- Church: Episcopal Church
- Diocese: Wyoming
- Elected: 1969
- In office: 1969–1977
- Predecessor: James Wilson Hunter
- Successor: Bob Gordon Jones

Orders
- Ordination: April 24, 1937 by Henry Hobson
- Consecration: May 1, 1969 by John E. Hines

Personal details
- Born: June 11, 1911 Baltimore, Maryland, United States
- Died: June 27, 1995 (aged 84) Readmond Township, Michigan, United States
- Denomination: Anglican
- Parents: David Wilson Thornberry & Ann Frances Odin Hulbert
- Spouse: Virginia Lee Morrissett ​ ​(m. 1940)​
- Children: 2

= David Thornberry =

David Ritchie Thornberry (June 11, 1911 – June 27, 1995) was the sixth bishop of the Episcopal Diocese of Wyoming from 1969 to 1977.

==Early life and education==
Thornberry was born in Rawlins, Wyoming on June 11, 1911, to the Reverend David Wilson Thornberry (1866-1964) and Ann Frances Odin Hulbert Thornberry (1883-1971).

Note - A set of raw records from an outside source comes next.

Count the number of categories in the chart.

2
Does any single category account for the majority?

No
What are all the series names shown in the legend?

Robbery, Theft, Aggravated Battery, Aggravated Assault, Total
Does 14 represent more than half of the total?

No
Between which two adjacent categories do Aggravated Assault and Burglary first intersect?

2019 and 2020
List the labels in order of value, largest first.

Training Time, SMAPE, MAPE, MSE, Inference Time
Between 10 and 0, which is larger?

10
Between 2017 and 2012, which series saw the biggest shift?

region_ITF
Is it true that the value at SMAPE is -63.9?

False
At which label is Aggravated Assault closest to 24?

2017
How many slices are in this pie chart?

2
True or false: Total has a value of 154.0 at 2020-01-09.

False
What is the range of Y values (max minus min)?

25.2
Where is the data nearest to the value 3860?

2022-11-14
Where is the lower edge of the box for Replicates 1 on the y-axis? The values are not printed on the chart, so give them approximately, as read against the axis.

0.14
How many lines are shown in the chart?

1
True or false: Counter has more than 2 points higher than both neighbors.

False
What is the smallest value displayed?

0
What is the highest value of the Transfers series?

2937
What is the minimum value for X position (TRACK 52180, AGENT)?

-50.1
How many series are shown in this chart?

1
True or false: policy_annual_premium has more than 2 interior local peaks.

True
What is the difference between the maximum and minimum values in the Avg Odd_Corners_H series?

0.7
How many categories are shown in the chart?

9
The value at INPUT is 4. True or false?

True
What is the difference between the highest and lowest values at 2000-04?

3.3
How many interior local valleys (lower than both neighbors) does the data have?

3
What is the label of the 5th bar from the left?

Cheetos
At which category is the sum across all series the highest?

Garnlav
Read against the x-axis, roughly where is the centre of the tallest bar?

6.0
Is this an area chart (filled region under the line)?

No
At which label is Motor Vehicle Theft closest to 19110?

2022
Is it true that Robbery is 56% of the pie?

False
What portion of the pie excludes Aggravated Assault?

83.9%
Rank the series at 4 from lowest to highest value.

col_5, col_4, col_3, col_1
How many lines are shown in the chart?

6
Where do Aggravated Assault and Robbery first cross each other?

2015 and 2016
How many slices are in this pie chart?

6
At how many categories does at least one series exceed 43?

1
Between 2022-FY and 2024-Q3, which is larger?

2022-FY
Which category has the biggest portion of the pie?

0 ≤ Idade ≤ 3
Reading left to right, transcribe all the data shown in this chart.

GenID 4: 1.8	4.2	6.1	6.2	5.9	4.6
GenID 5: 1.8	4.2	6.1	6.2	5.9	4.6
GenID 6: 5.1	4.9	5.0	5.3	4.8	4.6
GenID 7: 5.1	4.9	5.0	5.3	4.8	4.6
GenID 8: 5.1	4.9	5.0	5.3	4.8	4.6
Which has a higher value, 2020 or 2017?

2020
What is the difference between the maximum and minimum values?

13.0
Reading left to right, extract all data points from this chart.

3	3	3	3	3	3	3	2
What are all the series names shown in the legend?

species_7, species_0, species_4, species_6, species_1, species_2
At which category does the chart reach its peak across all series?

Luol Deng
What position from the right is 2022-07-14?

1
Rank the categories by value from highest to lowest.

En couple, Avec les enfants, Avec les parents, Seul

He was educated at the public schools of Laramie, Wyoming, where the family had moved in 1913 after his father became Dean of St Matthew's Cathedral. He studied at the University of Wyoming, and then at Kenyon College from where he graduated in 1933 with a Bachelor of Arts. Later, he enrolled at Bexley Hall, where he trained for the priesthood. He transferred to the Episcopal Theological Seminary, graduating in 1936 with a Bachelor of Divinity. Thornberry was awarded an honorary Doctor of Divinity degree from Kenyon in 1957.

==Ordained ministry==
Thornberry was ordained deacon on June 14, 1936, and priest on April 24, 1937, by Bishop Henry Hobson of Southern Ohio. Between 1936 and 1940, he served as curate at Christ Church in Dayton, Ohio, subsequently vicar of St Mark's Church in Harrison, Ohio between 1938 and 1940. He married Virginia Lee Morrissett on November 23, 1940, and eventually had two children. Thornberry was appointed rector of Grace Church in Cincinnati in 1940, and remained so until 1952 when he was appointed Archdeacon of Southern Ohio. Between 1965 and 1969, he was rector of Christ Church in Shaker Heights, Ohio.

==Bishop of Wyoming==
Thornberry was elected Bishop of Wyoming in 1969, and was consecrated on May 1, 1969, with Presiding Bishop John E. Hines as chief consecrator. He served in Wyoming until his retirement on October 31, 1977. He died at his home in Readmond Township, Michigan on June 27, 1995.